## Problem:
Every entry in the data that follows should come back exactly, pictures aside.
··········
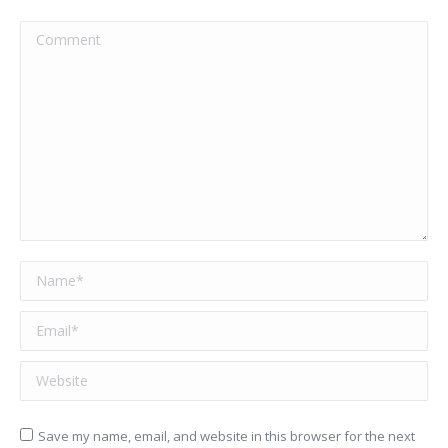
Comment
Name *
Email *
Website
Save my name, email, and website in this browser for the next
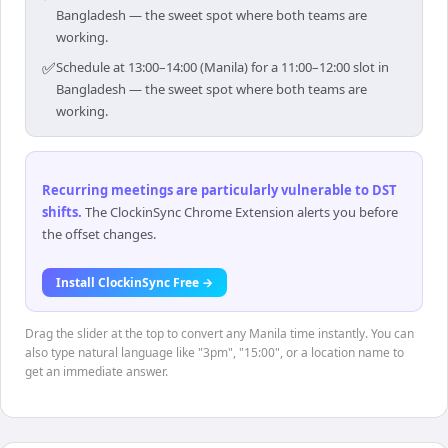
Bangladesh — the sweet spot where both teams are
working.
✅
Schedule at 13:00–14:00 (Manila) for a 11:00–12:00 slot in
Bangladesh — the sweet spot where both teams are
working.
Recurring meetings are particularly vulnerable to DST
shifts
.
The ClockinSync Chrome Extension alerts you before
the offset changes.
Install ClockinSync Free →
Drag the slider at the top to convert any Manila time instantly. You can
also type natural language like "3pm", "15:00", or a location name to
get an immediate answer.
··········
## Task result:
Comment
Name *
Email *
Website
Save my name, email, and website in this browser for the next
Bangladesh — the sweet spot where both teams are
working.
✅
Schedule at 13:00–14:00 (Manila) for a 11:00–12:00 slot in
Bangladesh — the sweet spot where both teams are
working.
Recurring meetings are particularly vulnerable to DST
shifts
.
The ClockinSync Chrome Extension alerts you before
the offset changes.
Install ClockinSync Free →
Drag the slider at the top to convert any Manila time instantly. You can
also type natural language like "3pm", "15:00", or a location name to
get an immediate answer.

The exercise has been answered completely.